A new study identifies four key factors that make the difference to waking up well in the morning – fueling up by noon and being refreshed on one end of the scale, or fighting off worry and multiple snooze button presses on the other.
The team behind the study say that these factors, regardless of the genetics a person was born with, can all be modified to some extent to ensure we get off to a better start in the mornings.
“Why do we humans fluctuate in our alertness from one day to the next?” asked the team of researchers led by neuroscientist and sleep researcher Raphael Vallat of the University of California (UC) Berkeley in their published paper.
“Why do we wake up one morning feeling alert, and another morning falling to that level of alertness upon waking?”
The study involved a total of 833 people, most of whom were twins (this helped the researchers filter out variations due to genetics). Over two weeks, food intake, physical activity, sleep patterns and glucose levels were recorded, while the volunteers also rated their alertness at several points throughout the day.
The first factor that matters is the sleep profile: the length, time and efficiency of sleep during the night. Getting more sleep and waking up later than normal were both associated with better morning alertness.
The second factor was the amount of exercise people did the previous day. Higher levels of movement during the day (as well as less physical activity the night) it was is associated with more continuous and less disturbed sleep, which in turn predicted increased alertness from participants in the morning.

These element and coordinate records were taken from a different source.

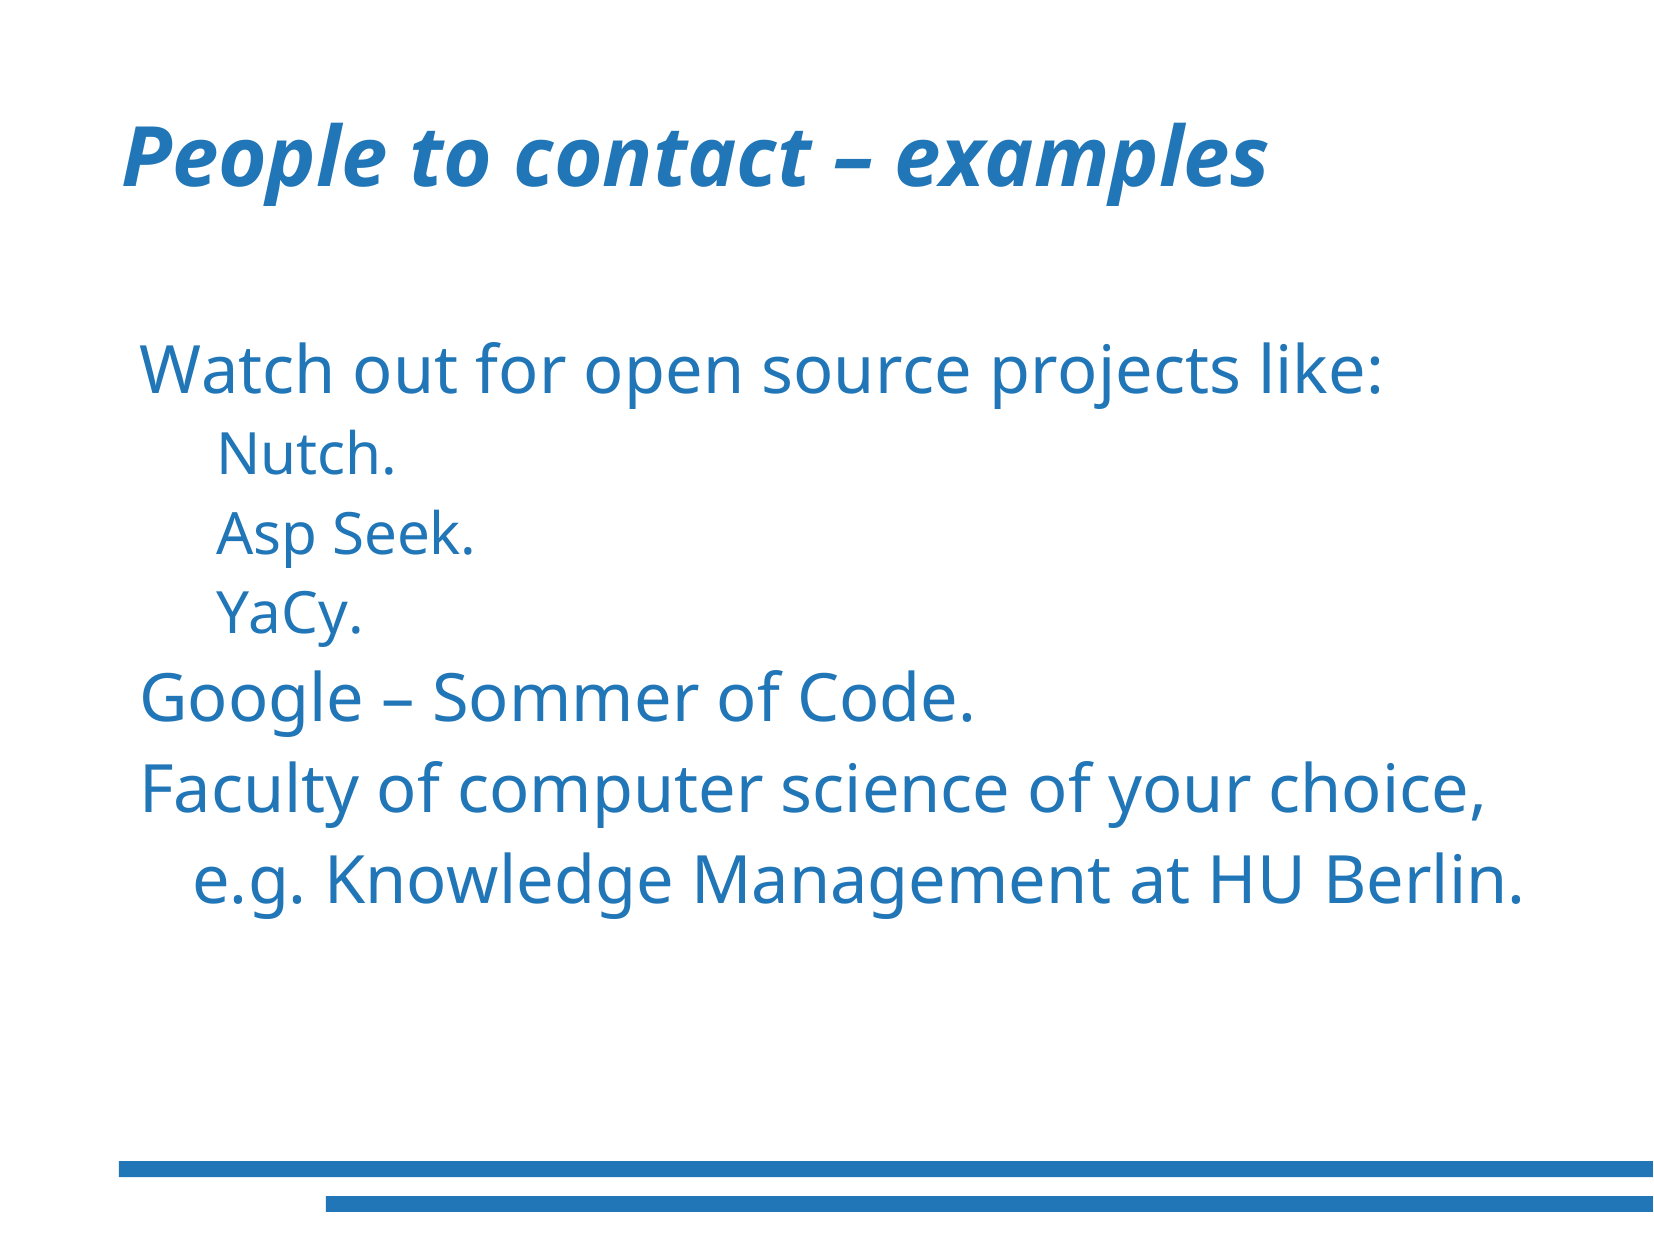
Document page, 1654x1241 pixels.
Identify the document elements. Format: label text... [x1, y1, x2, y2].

title People to contact – examples [121, 50, 1534, 258]
list Watch out for open source projects like: Nutch. Asp Seek. YaCy. Google – Sommer of Code. Faculty of computer science of your choice, e.g. Knowledge Management at HU Berlin. [121, 322, 1561, 1133]
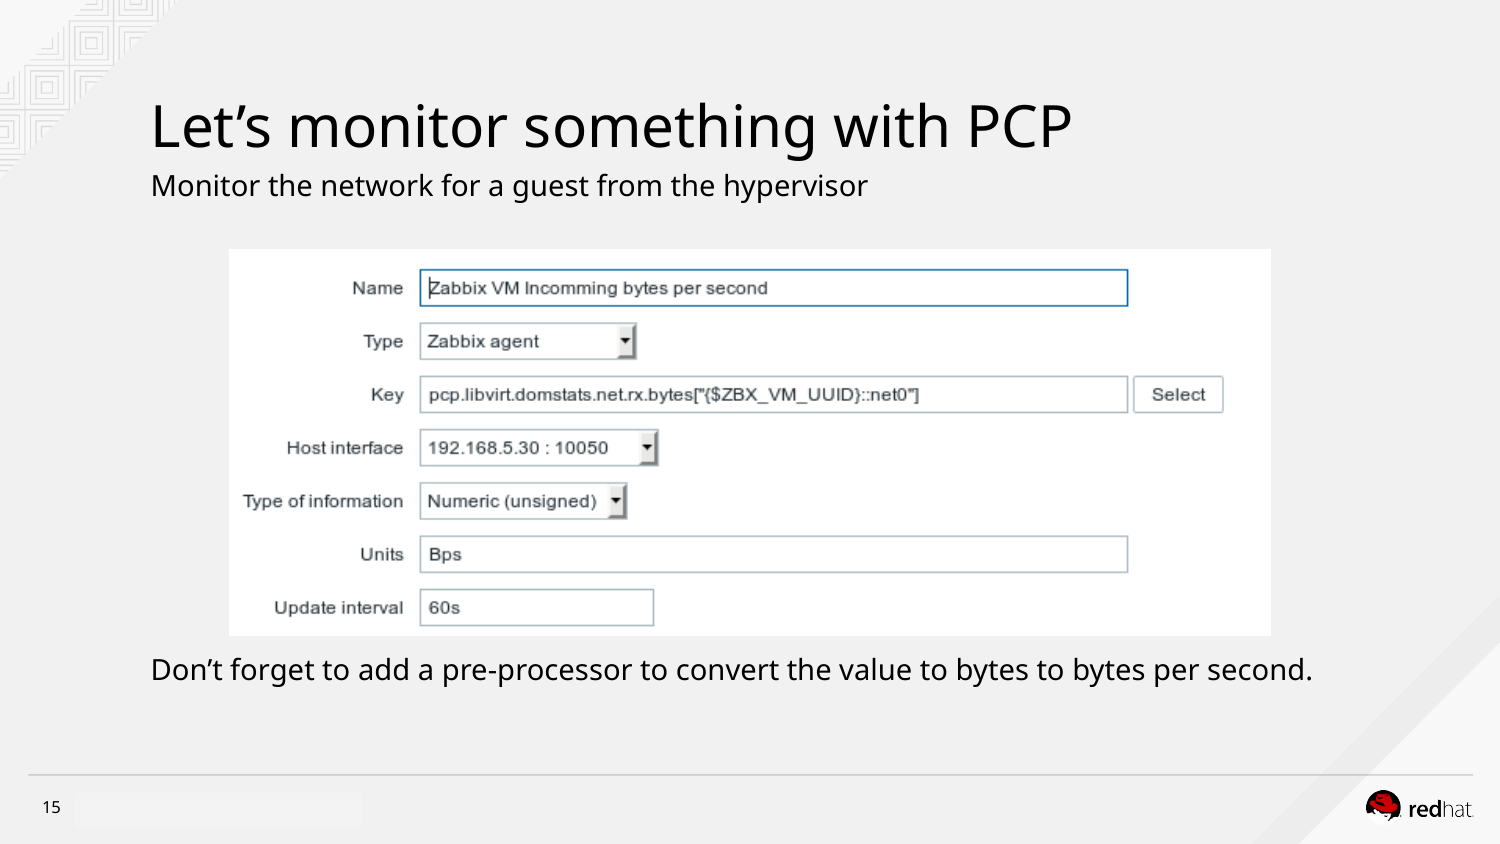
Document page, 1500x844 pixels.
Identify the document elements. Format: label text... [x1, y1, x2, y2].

picture [0, 0, 1500, 844]
list Don’t forget to add a pre-processor to convert the value to bytes to bytes per second. [135, 635, 1365, 701]
title Let’s monitor something with PCP [135, 0, 1365, 152]
slide_number <number> [16, 776, 77, 842]
subtitle Monitor the network for a guest from the hypervisor [135, 152, 1365, 218]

Third, there was breakfast. Morning meals with more carbohydrates led to better levels of alertness, while more protein had the opposite effect. By keeping the calories in the meals provided the same, the researchers could focus on the nutritional content of what was being eaten.
Finally, a rise in blood sugar levels after breakfast – tested using a pure glucose liquid drink – was associated with reduced alertness. A lower blood glucose response, seen after participants ate a high-carbohydrate breakfast, improved alertness.
In other words, how the body processes food is important, and too much sugar leads to a sugar crash rather than a morning sugar rush.
Other factors at play in daily alertness included the volunteers’ mood and age, although these are not as readily available as what time you go to bed and what you have for breakfast.
“Our results reveal a set of key factors associated with alertness that are, for the most part, not fixed. Rather, the majority of factors associated with alertness are modifiable and therefore amenable to behavioral interventions,” write Vallat et al.
The team is keen to investigate some of the mechanisms behind these associations to gather more precise data. Participants reported their levels of alertness, which were not measured using any scientific instruments.
That said, in addition to reporting their daily behavior, participants ate standardized meals and wore an accelerometer (to measure sleep and activity) and a continuous glucose monitor (to measure blood sugar levels after meals); which is better than most studies based only on questionnaires.
Another challenge for future studies will be to determine how and why sleeping more and sleeping later, relative to that person’s typical norm, enhances morning alertness – at least in this study. We know from other research that too much sleep can also affect well-being.
Improvements in sleep quality affect many other areas of our lives, most notably the safety of those working in jobs where mistakes can be fatal, including firefighters, nurses and airplane pilots.
“This question is scientifically fundamental, but also of societal importance, given that failure to maintain daytime alertness is a major causative factor in road traffic and occupational accidents, responsible for thousands of deaths each year,” the researchers write.
“Furthermore, insufficient sleep leading to reduced daytime alertness is estimated to be responsible for significant work-related productivity loss, greater health care utilization, and work absenteeism.”
The research has been published in Nature communications.